Data breaches involve the compromising of personal and financial information, as well as internal business data, in the case of organisations.
According to IT Governance, there were about 5.1 billion breached records in 2021 – cyberattacks, data breaches, and ransomware affected a significant number of people and companies in the U.K. Thousands of corporations, hospitals, government institutions, and retailers have been the victims of cyberattacks in the past years, and data thieves don’t seem to stop. A recent report by CyberEdge also says that 80% of organisations have been victims of at least one cyber-attack. It looks like data thieves are consistently looking for new ways to compromise systems, but in reality, there are not so many methods to cause a data breach.
A data breach can be either intentional or accidental, but in both cases, individuals or companies end up with their important information stolen and compromised. Preventing such incidents has become an increasing need, but this won’t be efficient unless you understand what data breach is all about and what causes it.
Thus, read on to find out the most common ways data breaches occur!
Surprisingly (or not), most data breaches don’t happen as a result of someone acting maliciously. Human error is one of the top causes of data breaches. Some of the most common mistakes individuals make include sending sensitive information to the wrong recipient, using weak passwords, and sharing important account information. These mistakes are obviously unintentional, which means human error falls into accidental data breaches. We recommend paying particular attention to the content of an email before sending it – don’t include sensitive information unless you’re sure the receiver is a trusted source. Avoid sending documents containing bank account information, personal data, or any details that hackers might find helpful.
Misconfiguration is also a common cause of data breaches as more and more people tend to leave a database containing confidential information without a password restriction.
Everyone is predisposed to make mistakes (it’s human nature). Still, when it comes to the employees of an organisation or corporation, they need to receive proper education and training in this regard. If you’re running a business, consider training your staff on basic data security measures, explaining the risks associated with a data breach, and organising a regular meeting where you bring up this very issue.

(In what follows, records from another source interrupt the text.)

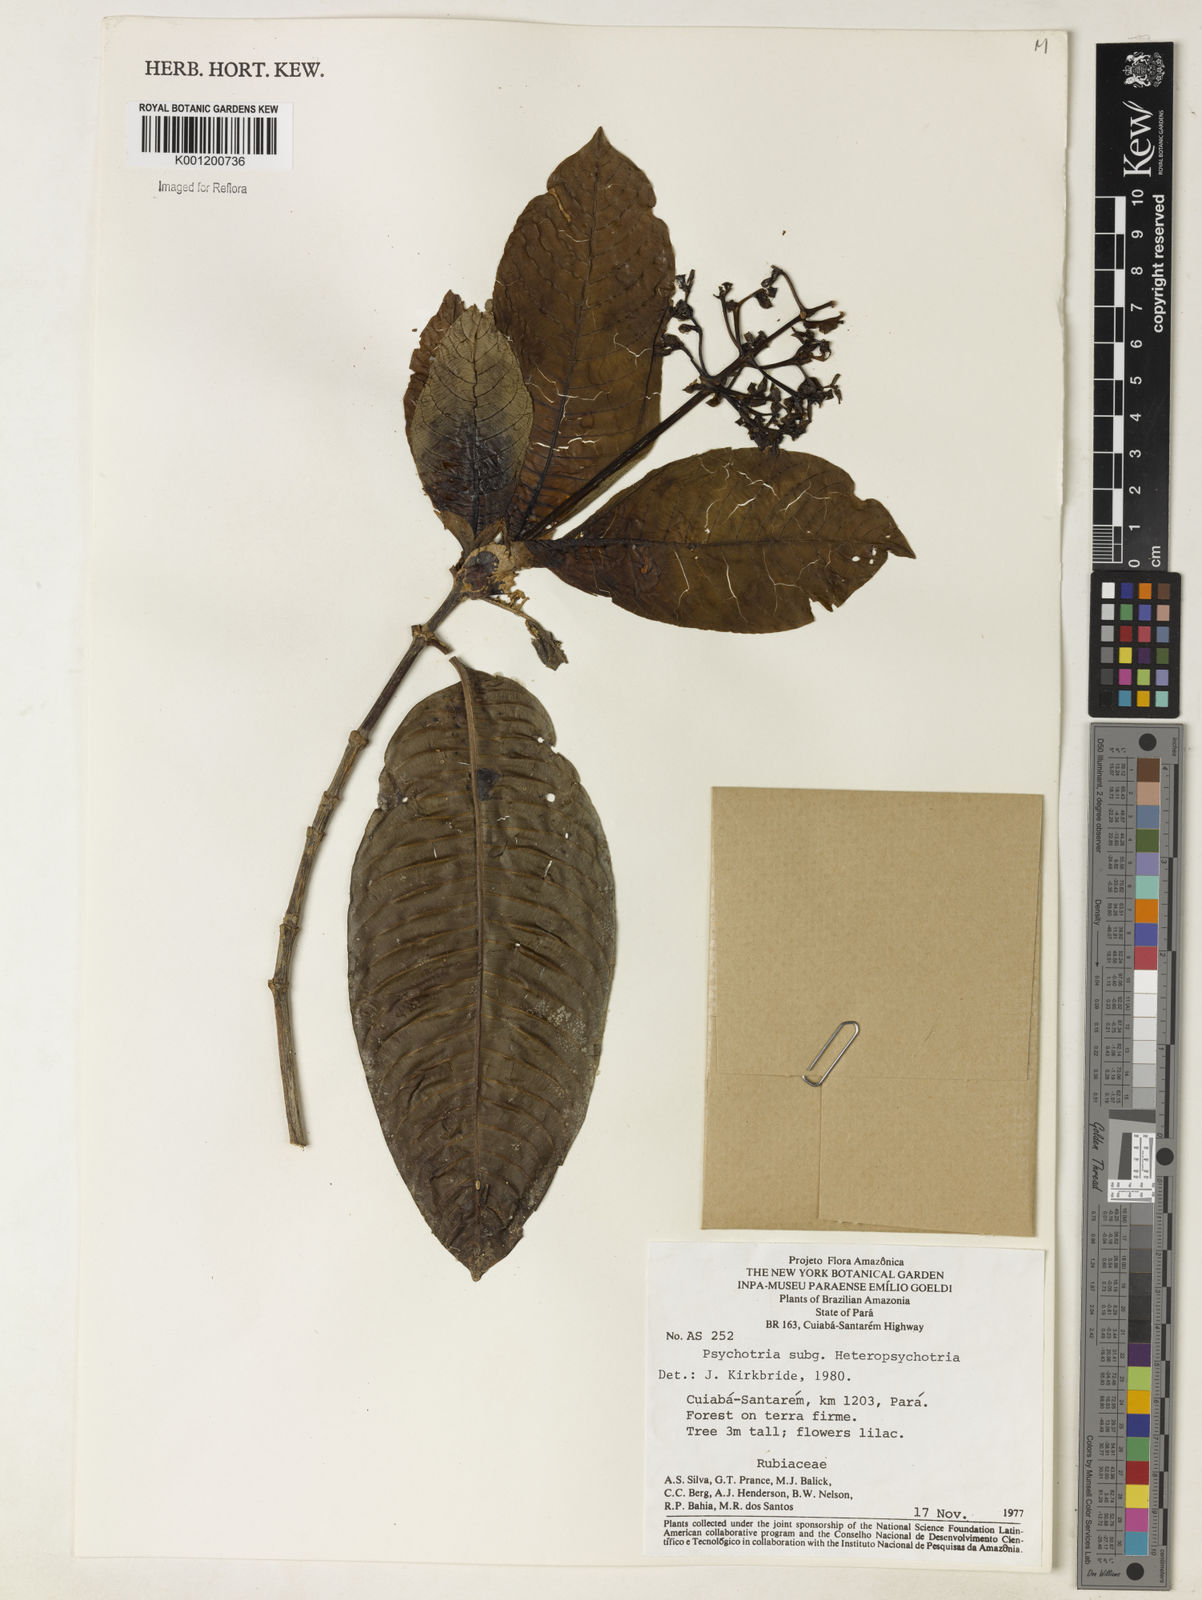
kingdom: Plantae
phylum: Tracheophyta
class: Magnoliopsida
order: Gentianales
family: Rubiaceae
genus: Psychotria
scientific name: Psychotria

Criminal hacking is, without any doubt, the most common cause of a data breach, but did you ever wonder why? We know that you may think about hacking about some sort of coding, but it’s not always the case – more often than not, those old and unpatched vulnerabilities like a lost or weak password expose you to cyberattacks. Stealing credentials doesn’t even involve any technical knowledge. Hackers can buy them on the dark web, crack them with a password-generating machine, find them written down, or simply deduct them. In the case of corporations, malware or SQC (structured query language) may be required since these can have an advanced security system. SCQ, for example, is a computer language used to elicit information from a database, but only experienced hackers can use it.
The best way to minimise the risk of these kinds of attacks implies building stronger passwords. Think about forming longer passwords and forget about details like your name or date of birth – these will be any crook’s first try. Consider instead using a combination of upper and lowercase letters, random words or phrases that no one will ever think to associate with you.
It’s similar to phishing, but we would say that it’s more elaborate. You probably heard of phishing, but social engineering sounds so formal that it’s less likely to think of it as a way to steal someone’s sensitive data. As it is also called, pretexting implies contacting the victim under false pretences to obtain critical information (regarding their financial account, in most cases). Pretexters can resort either to phone calls or emails – their purpose remains the same in each situation. That being said, if you ever receive a suspicious phone call or email in which you’re required to divulge sensitive information, we advise you to hang up the phone and block that number at once. The main difference between the phishing and pretexting approach is that the latter doesn’t involve duplicating a legitimate organisation or institution’s website.
Given that such techniques are so widespread on the Internet, you must get informed about the steps you can take if such an incident happens. First, you have to determine what personal data was compromised and change your passwords. If you’ve suffered serious losses, you can file a data breach claim and get compensation for the damage (material or psychological).
Physical theft of a data-carrying device
Everything from laptops, smartphones, tablets, CDs and hard drives may contain sensitive information, and that means you have to be careful where you keep them and what you keep on them. Hackers don’t always hide behind a computer – they can enter your house or work site, as well, especially if they’re not into coding or other kinds of data theft methods. The safest way to ensure they access your computer is by stealing it. Measures against malware or ransomware might be useless if someone manages to steal your data-carrying device, so what is to be done in this case? Organisations should focus on protecting physical records and devices and improving their security system to prevent unauthorised individuals from entering the building. Whether you’re an employer or employee, consider removing data-storing devices from the workplace and think about using encrypted cloud storage to minimise the risk of a data breach.
Unlike human error, insider misuse is done intentionally by an authorised user, generally for personal gain. Although it’s difficult to predict who the malicious actor is, you can start with some simple practices: trust only your family members and close friends. If you’re running a business, limit access to critical data so that only your most trusted employees can access vital data.